PhD Defense: Finding High-Level Bugs Using Low-Overhead Dynamic Analysis Tools
High-level bugs are a growing problem with modern software. Low- level bugs -- language-level bugs that would be errors in any program, such as memory leaks and buffer overflows -- have mostly been solved by modern programming languages and tools; however, high- level bugs -- application-specific errors, such as violating data structure invariants -- remain. In addition, modern trends such as construction of large programs, use of large standard libraries and third-party frameworks, and increasingly higher-level languages conspire to make high-level bugs even more common in the future.

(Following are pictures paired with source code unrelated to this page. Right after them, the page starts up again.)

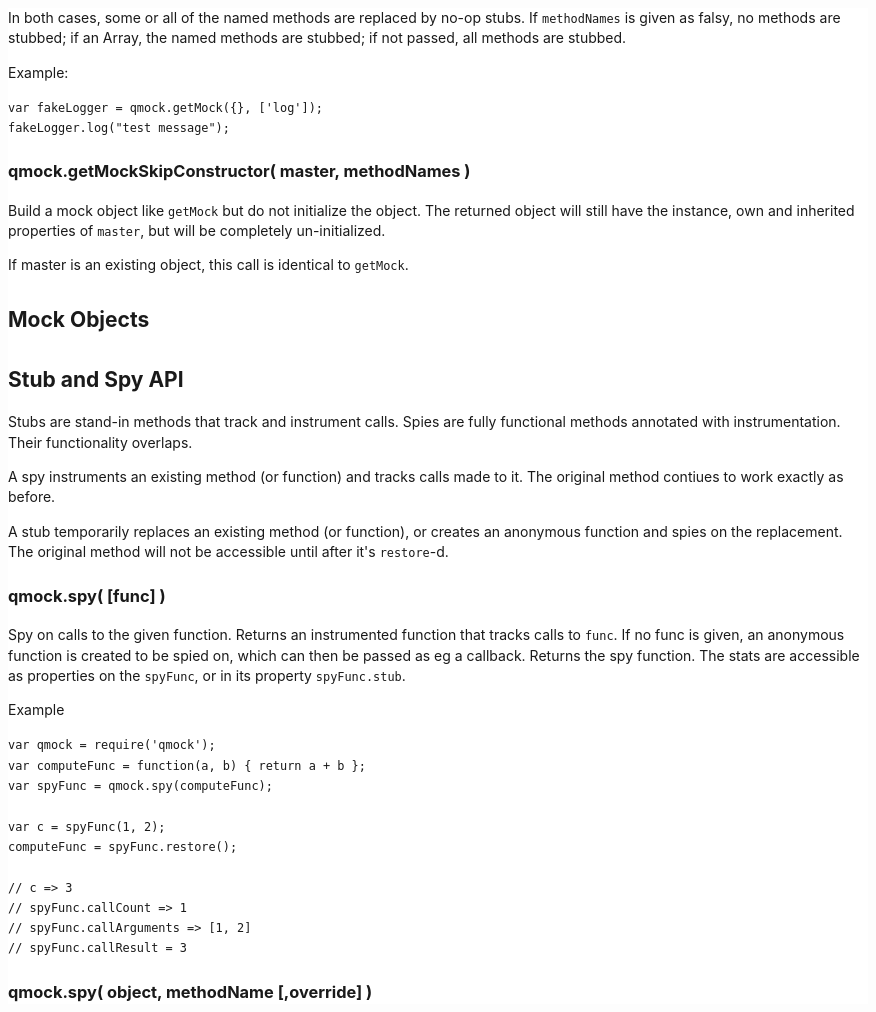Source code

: In both cases, some or all of the named methods are replaced by no-op stubs.  If
`methodNames` is given as falsy, no methods are stubbed; if an Array, the named
methods are stubbed; if not passed, all methods are stubbed.

Example:

    var fakeLogger = qmock.getMock({}, ['log']);
    fakeLogger.log("test message");

### qmock.getMockSkipConstructor( master, methodNames )

Build a mock object like `getMock` but do not initialize the object.  The returned
object will still have the instance, own and inherited properties of `master`, but
will be completely un-initialized.

If master is an existing object, this call is identical to `getMock`.


## Mock Objects


Stub and Spy API
----------------

Stubs are stand-in methods that track and instrument calls.  Spies are fully
functional methods annotated with instrumentation.  Their functionality overlaps.

A spy instruments an existing method (or function) and tracks calls made to it.  The
original method contiues to work exactly as before.

A stub temporarily replaces an existing method (or function), or creates an anonymous
function and spies on the replacement.  The original method will not be accessible
until after it's `restore`-d.

### qmock.spy( [func] )

Spy on calls to the given function.  Returns an instrumented function that tracks
calls to `func`.  If no func is given, an anonymous function is created to be spied
on, which can then be passed as eg a callback.  Returns the spy function.  The stats
are accessible as properties on the `spyFunc`, or in its property `spyFunc.stub`.

Example

    var qmock = require('qmock');
    var computeFunc = function(a, b) { return a + b };
    var spyFunc = qmock.spy(computeFunc);

    var c = spyFunc(1, 2);
    computeFunc = spyFunc.restore();

    // c => 3
    // spyFunc.callCount => 1
    // spyFunc.callArguments => [1, 2]
    // spyFunc.callResult = 3

### qmock.spy( object, methodName [,override] )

Static analysis tools cannot handle the size of these programs or language features such as dynamic classloading. Current dynamic analysis tools are too slow, often incurring a slowdown of 1-2 *orders of magnitude*, and thus can only be used in a debugging environment.
In this thesis, we introduce a set of low-overhead dynamic analysis tools that help programmers find bugs in their software. These tools have overheads low enough to be used in production systems. To achieve this low-overhead operation, we introduce techniques such as piggybacking checks on the garbage collector, spinning checks off to separate threads, and designing a language to limit the computational complexity of checks. We show both that the performance overheads of our tools are low, typically under 5%, and that they are useful for finding bugs in real programs. These tools hit a sweet spot of performance overhead vs. code coverage, and we claim that they will address the growing problem of high-level bugs in production software.